In the words of Chappelle "ga ga ga ga ga ga ga ga ga"

Jun 02, 2005 03:53

Daniel keeps coming by my door and knocking lightly to try and get my attention and I’m ignoring him, I don’t believe in paying attention to others. The current state of affairs in the area surrounding me has become more like a personality barren wasteland. Not pertaining to the people I have come to identity by the label of “friend”, but rather all the other insolent bastards who inhabit this piece of dust covered piece of flying lava. It seems that there are only a good 50 (which is a ridiculously low number when you begin to think of all the people that you know, either as a family member, a friend of the family, friends of your own, friends of friends, teachers, fellow students, office mates, store vendors you see often, etc.) people on the entire planet that I can actually stomach for more than a total of five consecutive minutes. Sorry to say, that means that I’d prefer the rest of you assholes dead. What makes that a tad bit less sad *sad for all of you because I just don’t care about your feelings, not sad for me because I have already accepted that I can’t, and just don’t want to, change your personality to better suit hanging out with me* is that all you who I hate, probably already know it. That last sentence seems peculiar, I know addressing something in your journal to people who hate you should mean they won’t read it, but you’d be surprised as to how many people I just don’t like read my journal.
Where was I, oh yes, so my brother, who has by this time obviously realized that he can hear my ferocious typing, keeps tapping at the door to get my attention and I continue to act asleep or completely ignorant of his presence by other methods. He is going to ask me a question about something stupid, like trying to get me to sneak out of the house *which I have not and never will do* to got do something stupid like go to his friends house and drive back home drunk at dawn. Funny that he doesn’t know that I would never do that, I mean seriously, I can drive home at dawn, the hangover light sensitivity would kill me. I kid, of course I refer to the dumb assed situation of driving through Pxxx drunk. The least intelligent part about his request is that he is asking me to go see his friends. I hate those niggers *just so that I am not accused of being racist, all of the friends to which I referred to are white, “nigger” refers to their overall attitude of accepting a lower form of life and is not connected, in my mind, to a certain race*. Maybe if he said “let’s get some titties!” every once and a while maybe I’d be down *if I were single, the only such feminine organs I want now are attached to the girl I’m dating and I’d never sneak over to her house for fear of a Mexican style stabbing, even though she’s a Rican*.

━━━

PROBLEM DETAILS
Continue the journal post about ignoring a brother's knocking, starting right after its last sentence. The saved entries aren't needed for this.

[Saved entries]

━━━

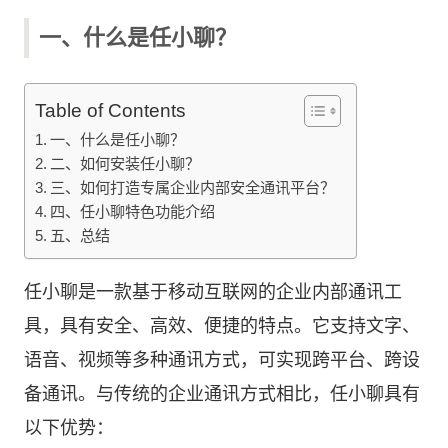
一、什么是任小聊？
Table of Contents
一、什么是任小聊？
二、如何安装任小聊？
三、如何打造专属企业内部安全通讯平台？
四、任小聊特色功能介绍
五、总结
任小聊是一款基于移动互联网的企业内部通讯工
具，具有安全、高效、便捷的特点。它支持文字、
语音、视频等多种通讯方式，可实现跨平台、跨设
备通讯。与传统的企业通讯方式相比，任小聊具有
以下优势：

━━━

RESPONSE TO THE EXERCISE
He’s stopped knocking by now and gone to bed, and I should have stopped typing long ago, but this seems to be somewhat therapeutic. My fatigue is allowing for me to type without pausing to see what I’m typing, so my mind is almost literally unfolding onto the screen in front of me. At first I came into Microsoft word attempting to see if I typed long enough that it would somehow be a cohesive story that was hilarious. Daniel fucked it up. Now I have to go and copy and past this shit into a live journal window *I already know I’m lazy*. I should start doing this more often, if the people want it so. Although if I’m going to do it, fuck the people cause I do what I want. Josef Stalin was a very strange man and his mustache makes my bowels quiver out of fear of being thrown in a Gulag camp. Cooter Unit!